Job item
Reprint the lines below as they are, minus the pictures.

(Structured page parsing data)

※ ※ ※

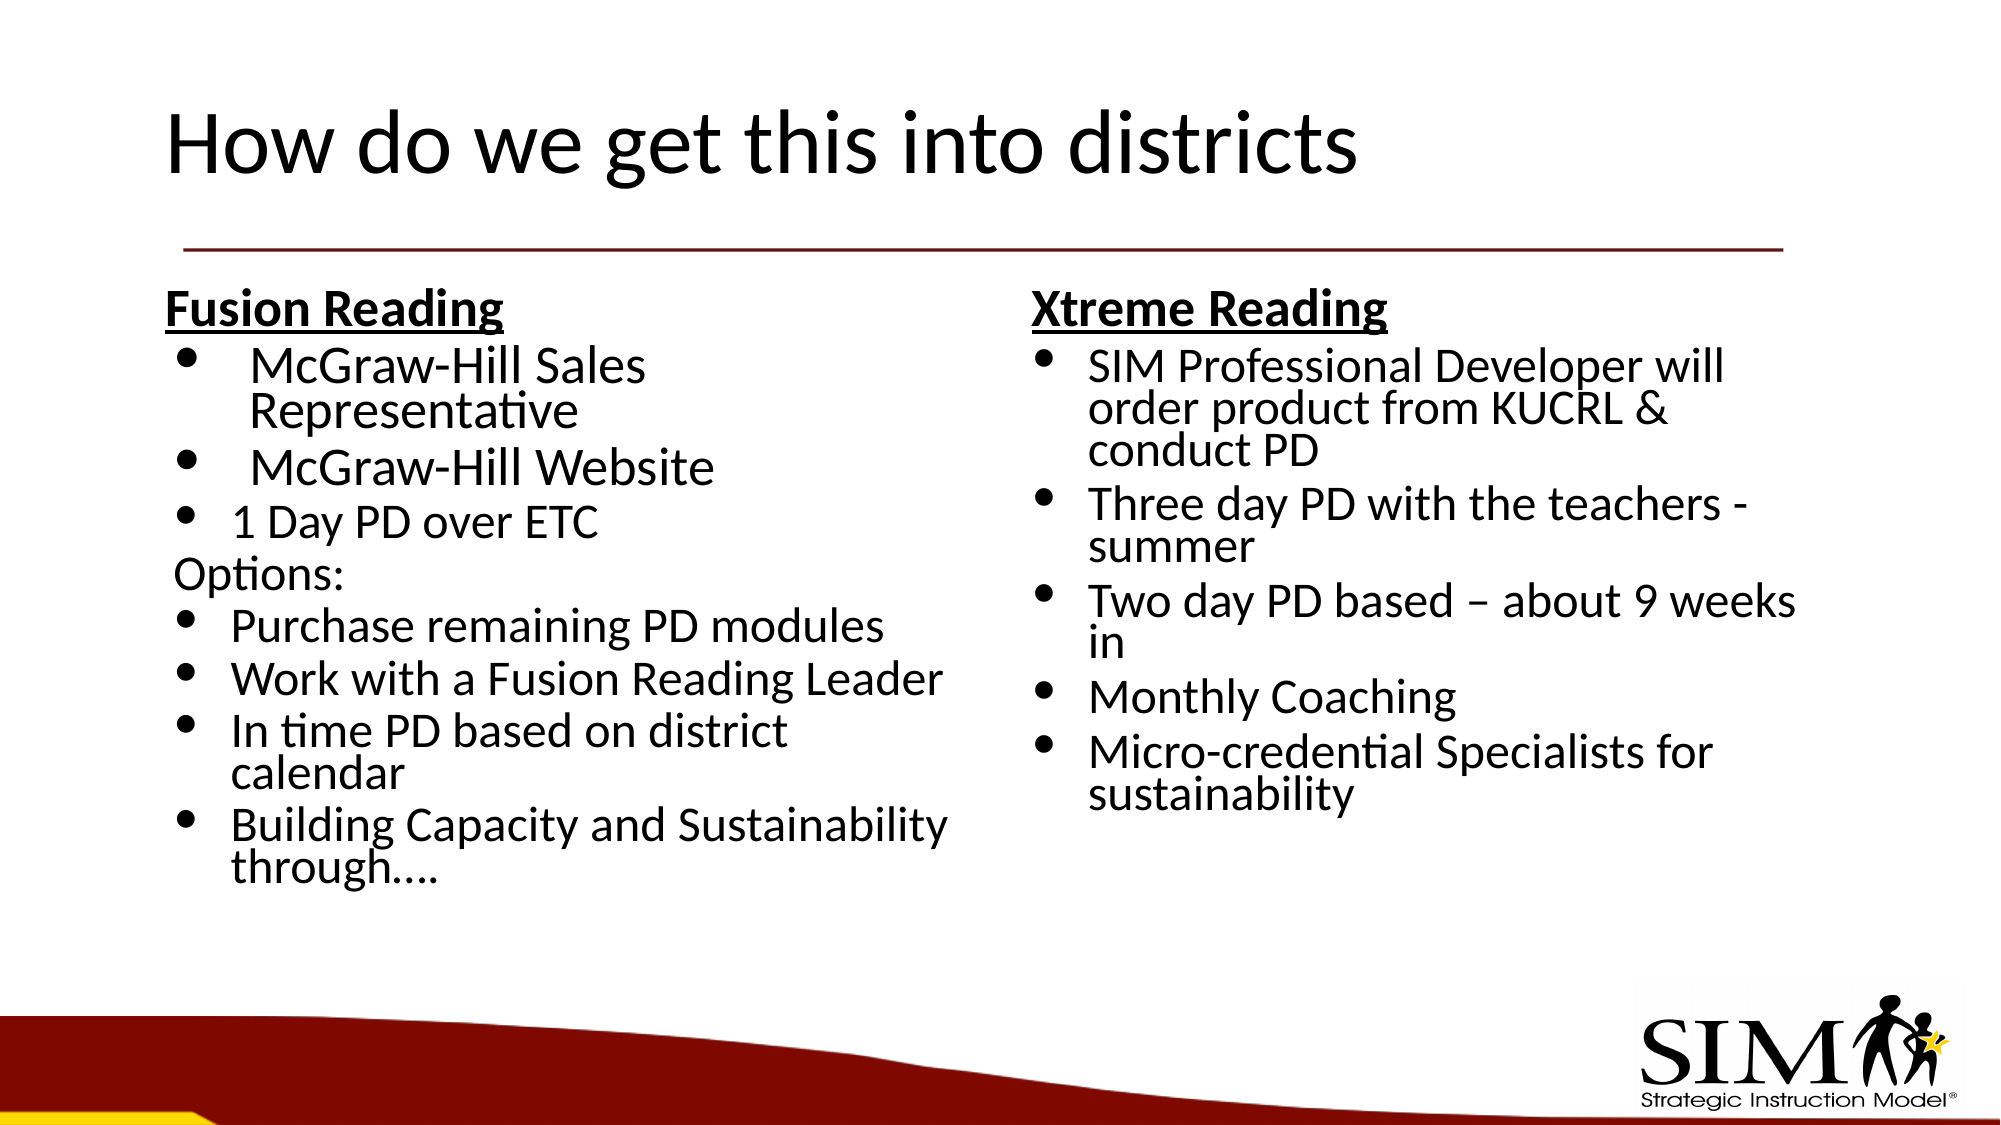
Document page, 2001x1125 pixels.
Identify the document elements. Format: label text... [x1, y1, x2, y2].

picture [1633, 981, 1967, 1118]
list Fusion Reading McGraw-Hill Sales Representative McGraw-Hill Website 1 Day PD over ETC Options: Purchase remaining PD modules Work with a Fusion Reading Leader In time PD based on district calendar Building Capacity and Sustainability through…. [150, 283, 984, 934]
list Xtreme Reading SIM Professional Developer will order product from KUCRL & conduct PD Three day PD with the teachers - summer Two day PD based – about 9 weeks in Monthly Coaching Micro-credential Specialists for sustainability [1016, 283, 1850, 934]
title How do we get this into districts [150, 50, 1850, 238]
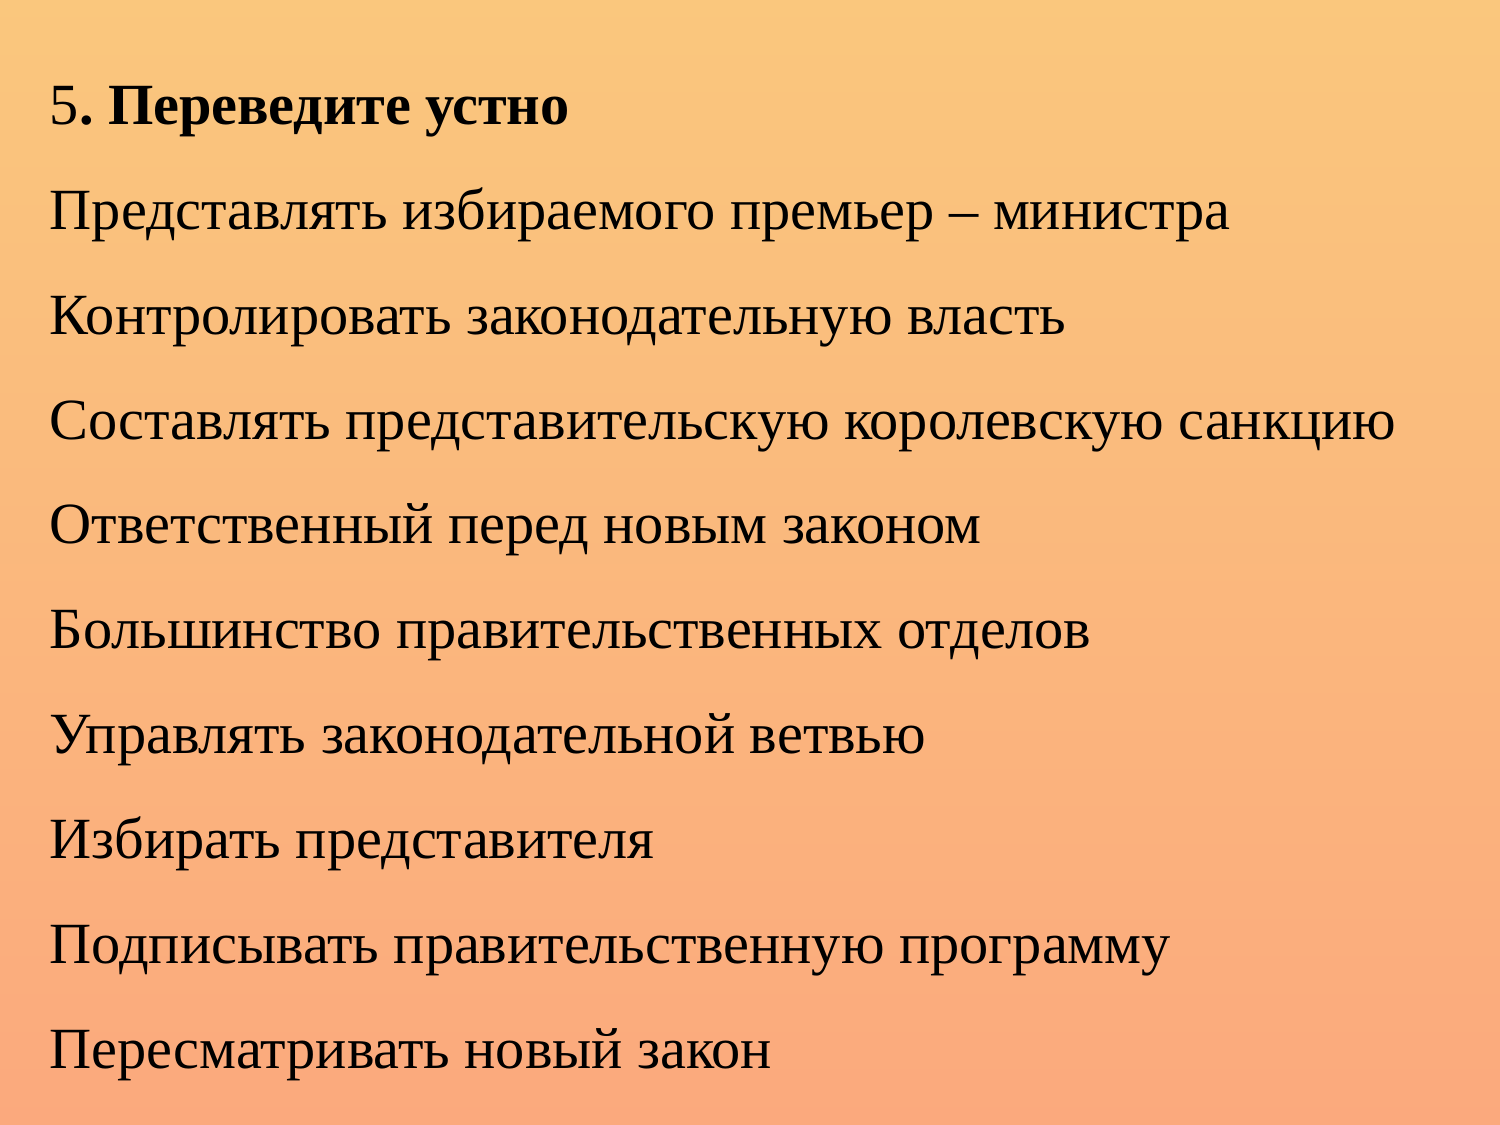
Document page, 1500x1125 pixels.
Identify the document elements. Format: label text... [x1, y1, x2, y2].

text_box 5. Переведите устно Представлять избираемого премьер – министра Контролировать законодательную власть Составлять представительскую королевскую санкцию Ответственный перед новым законом Большинство правительственных отделов Управлять законодательной ветвью Избирать представителя Подписывать правительственную программу Пересматривать новый закон [35, 58, 1465, 1125]
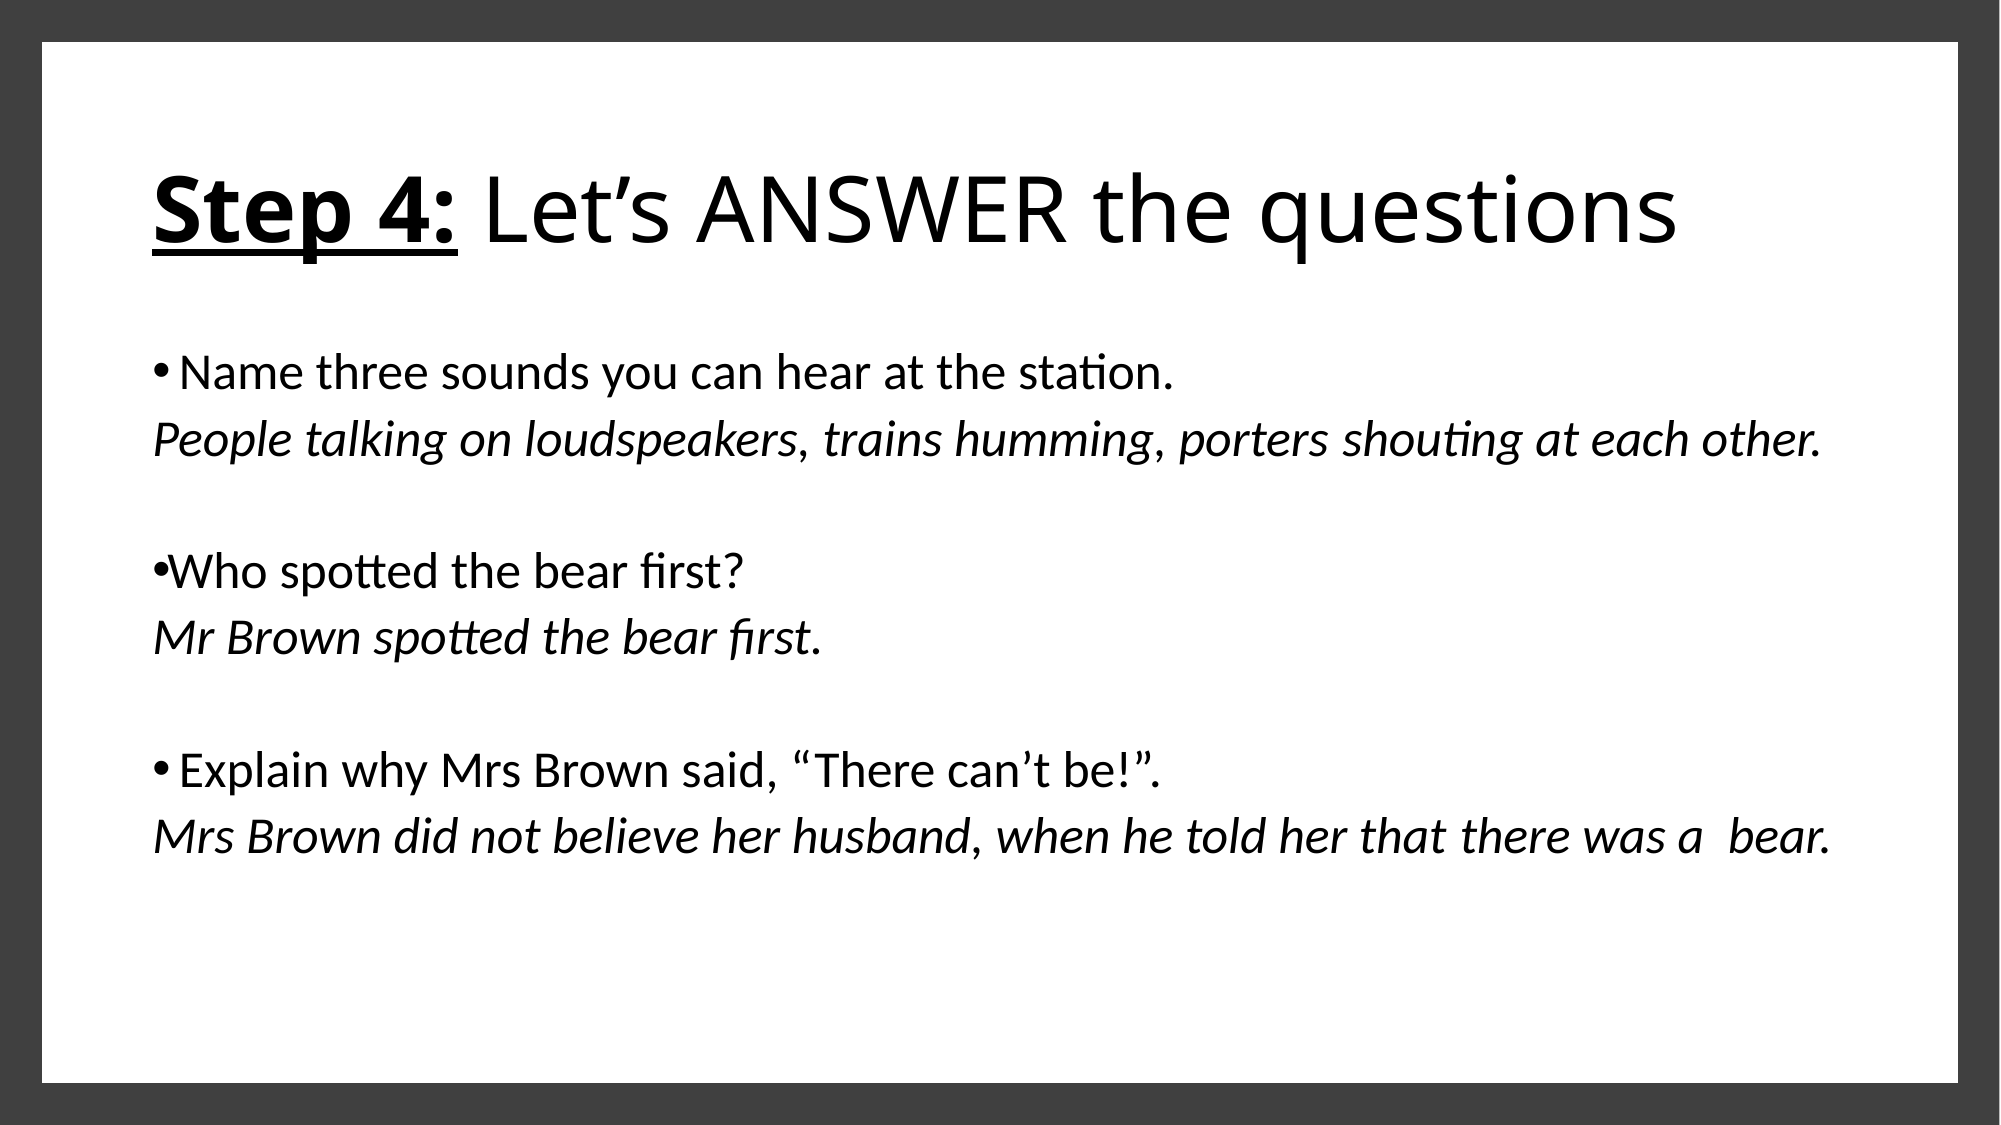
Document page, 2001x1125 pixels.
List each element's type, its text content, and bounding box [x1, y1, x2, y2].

text_box [52, 51, 1948, 1073]
text_box Step 4: Let’s ANSWER the questions [137, 103, 1863, 321]
text_box Name three sounds you can hear at the station. People talking on loudspeakers, trains humming, porters shouting at each other. Who spotted the bear first? Mr Brown spotted the bear first. Explain why Mrs Brown said, “There can’t be!”. Mrs Brown did not believe her husband, when he told her that there was a bear. [137, 337, 1863, 973]
text_box [0, 0, 2000, 1125]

※ ※ ※

Written reply
Document page, 2001x1125 pixels.
Identify the document elements. Format: label text... [x1, y1, x2, y2].

picture [1633, 981, 1967, 1118]
list Fusion Reading McGraw-Hill Sales Representative McGraw-Hill Website 1 Day PD over ETC Options: Purchase remaining PD modules Work with a Fusion Reading Leader In time PD based on district calendar Building Capacity and Sustainability through…. [150, 283, 984, 934]
list Xtreme Reading SIM Professional Developer will order product from KUCRL & conduct PD Three day PD with the teachers - summer Two day PD based – about 9 weeks in Monthly Coaching Micro-credential Specialists for sustainability [1016, 283, 1850, 934]
title How do we get this into districts [150, 50, 1850, 238]
Document page, 1500x1125 pixels.
Identify the document elements. Format: label text... [x1, y1, x2, y2].

text_box 5. Переведите устно Представлять избираемого премьер – министра Контролировать законодательную власть Составлять представительскую королевскую санкцию Ответственный перед новым законом Большинство правительственных отделов Управлять законодательной ветвью Избирать представителя Подписывать правительственную программу Пересматривать новый закон [35, 58, 1465, 1125]
Document page, 2001x1125 pixels.
List each element's type, its text content, and bounding box [x1, y1, x2, y2].

text_box [52, 51, 1948, 1073]
text_box Step 4: Let’s ANSWER the questions [137, 103, 1863, 321]
text_box Name three sounds you can hear at the station. People talking on loudspeakers, trains humming, porters shouting at each other. Who spotted the bear first? Mr Brown spotted the bear first. Explain why Mrs Brown said, “There can’t be!”. Mrs Brown did not believe her husband, when he told her that there was a bear. [137, 337, 1863, 973]
text_box [0, 0, 2000, 1125]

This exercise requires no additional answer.